#### [Consignes à suivre]
Recopiez à l'identique le passage qui va du début des enregistrements jusqu'à la ligne contenant « Diode (LED) Lamps », bornes comprises.

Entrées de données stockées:
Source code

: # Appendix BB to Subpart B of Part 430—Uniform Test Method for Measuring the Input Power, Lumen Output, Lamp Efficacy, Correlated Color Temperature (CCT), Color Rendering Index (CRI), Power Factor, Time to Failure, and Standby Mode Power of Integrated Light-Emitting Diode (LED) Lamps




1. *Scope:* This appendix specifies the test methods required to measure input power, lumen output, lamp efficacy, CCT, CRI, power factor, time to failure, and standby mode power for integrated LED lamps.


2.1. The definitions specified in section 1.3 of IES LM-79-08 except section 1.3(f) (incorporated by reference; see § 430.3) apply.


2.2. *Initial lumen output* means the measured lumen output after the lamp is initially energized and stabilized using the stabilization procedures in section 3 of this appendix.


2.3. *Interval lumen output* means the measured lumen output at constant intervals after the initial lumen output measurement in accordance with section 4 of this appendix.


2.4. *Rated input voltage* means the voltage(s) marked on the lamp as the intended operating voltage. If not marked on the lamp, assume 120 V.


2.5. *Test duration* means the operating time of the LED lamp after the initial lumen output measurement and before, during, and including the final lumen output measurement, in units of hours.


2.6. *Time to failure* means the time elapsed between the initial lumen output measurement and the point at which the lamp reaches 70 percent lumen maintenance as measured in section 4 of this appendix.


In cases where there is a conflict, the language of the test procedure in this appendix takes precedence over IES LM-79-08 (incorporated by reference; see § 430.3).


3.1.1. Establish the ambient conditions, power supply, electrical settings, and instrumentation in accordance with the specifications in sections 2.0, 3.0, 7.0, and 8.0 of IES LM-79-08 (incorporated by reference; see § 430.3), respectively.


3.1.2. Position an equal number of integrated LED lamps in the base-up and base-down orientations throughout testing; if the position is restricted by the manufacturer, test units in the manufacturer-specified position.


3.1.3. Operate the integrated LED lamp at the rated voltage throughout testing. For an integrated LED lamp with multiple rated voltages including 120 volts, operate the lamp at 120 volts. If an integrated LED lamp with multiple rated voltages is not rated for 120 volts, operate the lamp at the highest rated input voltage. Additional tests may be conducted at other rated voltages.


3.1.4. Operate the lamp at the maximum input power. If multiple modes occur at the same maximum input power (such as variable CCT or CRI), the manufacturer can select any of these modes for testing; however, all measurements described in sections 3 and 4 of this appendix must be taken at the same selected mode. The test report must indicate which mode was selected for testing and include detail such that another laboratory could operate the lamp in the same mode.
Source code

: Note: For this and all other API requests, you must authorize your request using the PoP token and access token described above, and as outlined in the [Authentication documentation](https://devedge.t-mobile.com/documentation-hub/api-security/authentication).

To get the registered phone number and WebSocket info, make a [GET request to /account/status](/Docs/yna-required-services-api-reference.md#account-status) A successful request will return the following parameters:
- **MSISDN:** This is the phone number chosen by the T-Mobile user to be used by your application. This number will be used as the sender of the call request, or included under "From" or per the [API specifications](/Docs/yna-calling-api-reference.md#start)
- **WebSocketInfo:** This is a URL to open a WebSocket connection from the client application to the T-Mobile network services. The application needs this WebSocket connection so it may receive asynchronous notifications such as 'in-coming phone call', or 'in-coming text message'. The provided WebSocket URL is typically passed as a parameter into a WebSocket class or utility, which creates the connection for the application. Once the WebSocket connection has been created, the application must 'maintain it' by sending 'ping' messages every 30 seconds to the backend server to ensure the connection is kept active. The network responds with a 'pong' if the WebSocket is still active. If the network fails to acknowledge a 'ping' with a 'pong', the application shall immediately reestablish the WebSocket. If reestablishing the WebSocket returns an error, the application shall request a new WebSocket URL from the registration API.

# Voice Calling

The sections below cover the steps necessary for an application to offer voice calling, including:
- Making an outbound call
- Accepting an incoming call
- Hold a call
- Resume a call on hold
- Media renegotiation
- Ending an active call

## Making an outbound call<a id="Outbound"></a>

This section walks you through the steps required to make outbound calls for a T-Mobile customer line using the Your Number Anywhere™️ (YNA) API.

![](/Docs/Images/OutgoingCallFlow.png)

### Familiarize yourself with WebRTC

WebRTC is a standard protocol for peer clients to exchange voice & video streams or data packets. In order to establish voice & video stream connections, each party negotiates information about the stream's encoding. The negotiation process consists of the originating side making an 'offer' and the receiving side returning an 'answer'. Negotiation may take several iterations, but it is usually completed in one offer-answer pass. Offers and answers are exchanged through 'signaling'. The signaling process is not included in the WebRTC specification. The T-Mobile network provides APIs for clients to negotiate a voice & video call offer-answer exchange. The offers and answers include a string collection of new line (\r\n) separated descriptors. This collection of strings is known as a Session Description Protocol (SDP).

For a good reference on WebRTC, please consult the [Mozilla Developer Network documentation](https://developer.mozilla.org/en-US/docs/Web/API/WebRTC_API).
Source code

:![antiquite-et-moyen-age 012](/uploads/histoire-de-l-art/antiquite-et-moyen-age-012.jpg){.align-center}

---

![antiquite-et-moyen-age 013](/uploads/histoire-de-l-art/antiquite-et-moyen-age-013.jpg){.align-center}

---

#### [Corrigé de l'exercice]
Source code

: # Appendix BB to Subpart B of Part 430—Uniform Test Method for Measuring the Input Power, Lumen Output, Lamp Efficacy, Correlated Color Temperature (CCT), Color Rendering Index (CRI), Power Factor, Time to Failure, and Standby Mode Power of Integrated Light-Emitting Diode (LED) Lamps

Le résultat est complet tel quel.